Last week's overview, this week's key events

Source: Dukascopy Bank SA
Dovish RBA, worrying notes from the S&P have all weighted on the performance of the Aussie. The currency plunged 1.16% over the last week, as S&P ratings agency warned the AAA rating could be revised unless the government makes substantial cuts to the budget. It seems that the release of the latest budget will have a long-term bearish impact on the Aussie and fundamentals. Last week's report has already shown that Oz consumer moral plunged to the lowest level since August 2011, as households are afraid of the looming spending cuts and a new tax on high-income earners. In case this week's private capital expenditure report disappoints markets as well, we can see another sharp rally to the downside, meaning the RBA can revive its rate cut speculations once again. At the moment, Dukascopy traders are mixed on the Aussie, as they are selling and buying the currency in almost equal number of cases. Aggregate technical indicators, however, are pointing at the upcoming rebound, hence, long traders can focus on a recent high and a resistance of the falling wedge pattern (1D chart) around 0.9374. At the same time, a move below major level at 0.92 will clear the way for the weekly S1 and 200-day SMA at 0.9176/61.

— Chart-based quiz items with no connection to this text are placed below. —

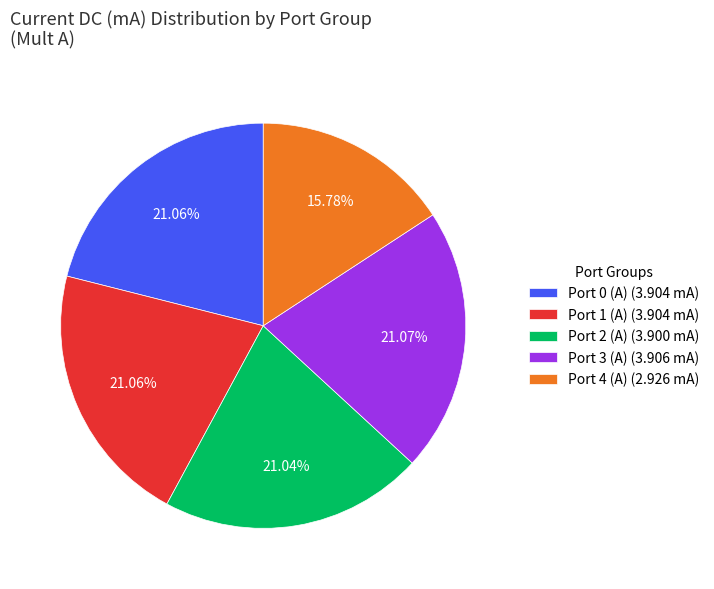

Is the sum of Port 0 (A) (3.904 mA) and Port 4 (A) (2.926 mA) greater than half?

No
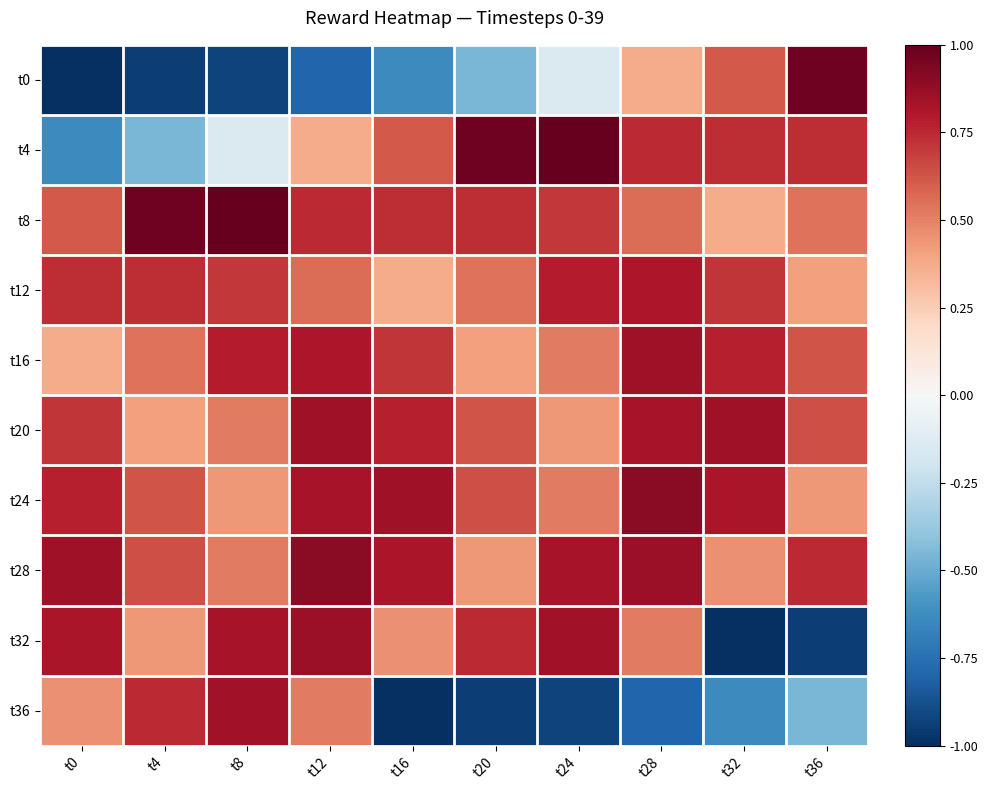

Which series has the largest range (max minus min)?

t0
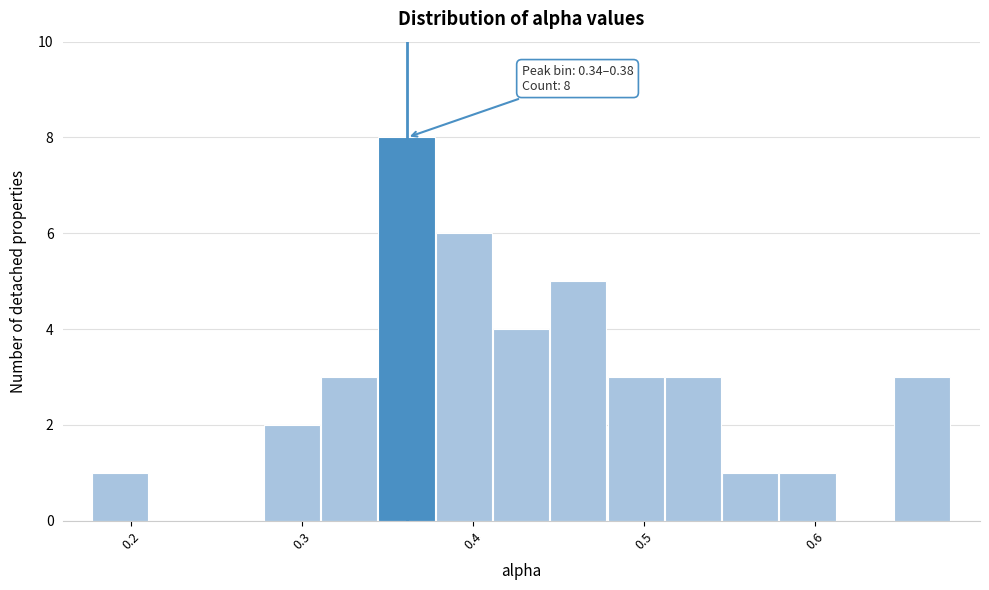

Read against the x-axis, roughly where is the centre of the tallest bar?

0.36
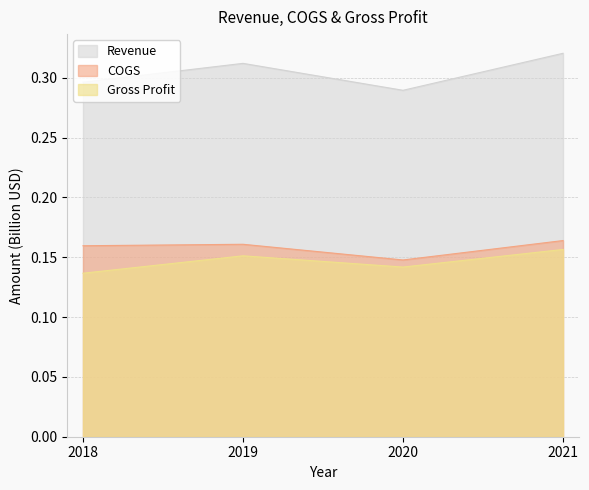

What is the total value across all series at 2019?

0.6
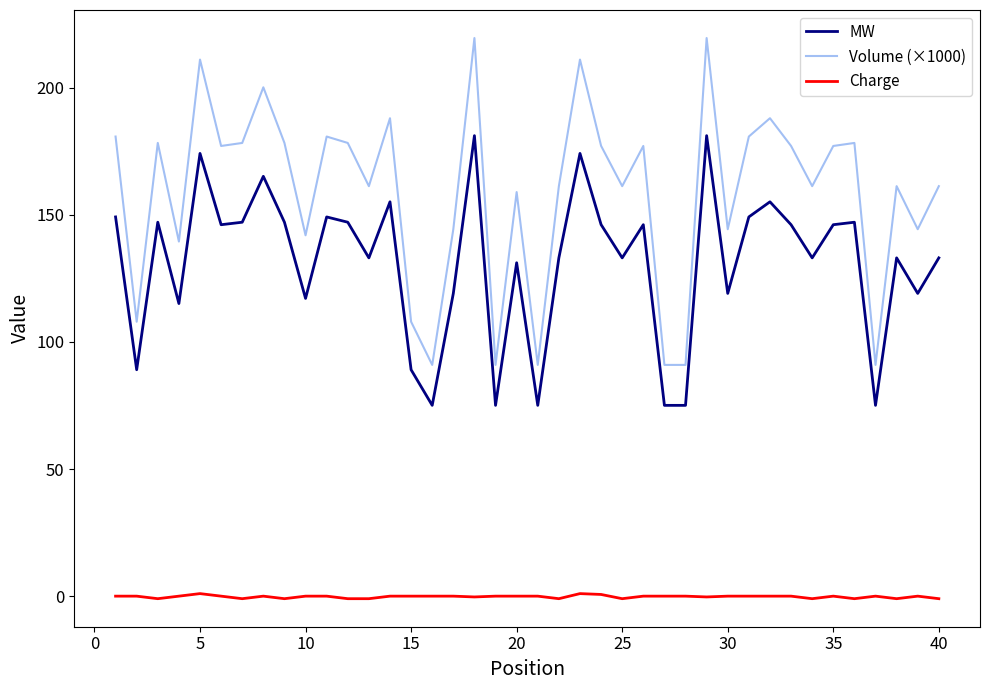

What is the difference between the maximum and minimum values in the Volume (×1000) series?

128.6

Meanwhile, the Japanese Yen is still climbing higher, with the JPY currency index rising 0.18% over the last 5 trading days and gaining 0.75% during the month. It is important to mention that USD/JPY has been trading in boundaries of the symmetrical triangle on the daily chart since the beginning of this year and no later than on June 3, the pair will penetrate either upper or lower pattern's boundary. Additionally, trading volume is receding, and statistically, it does so in 86% if the time, also bolstering the case of the upcoming breakout. While the price can penetrate any of the trend lines, statistical data from both sides will be the main catalysts for the pair, as on Thursday will be unveiled Q1 U.S. preliminary GDP and Japan's inflation figures for April. The world's largest economy can even show a contraction in the first quarter, while the resilience of the Japan's economy can push the cost of living above estimates, meaning we can see another movement to the south from the USD/JPY pair. Technical indicators are mixed, while pending orders do not give a clear ‘buy' or ‘sell' signal as well. Therefore, the pair will be driven by fundamentals and a re-test of 101.20 and then a move towards 100.41 can be expected this week.

Last week's the single currency was almost unchanged, posting a 0.09% decline. It can be another calm week for the Euro, however, it is likely to remain under pressure until June 5, when European policymakers are likely to pull the trigger.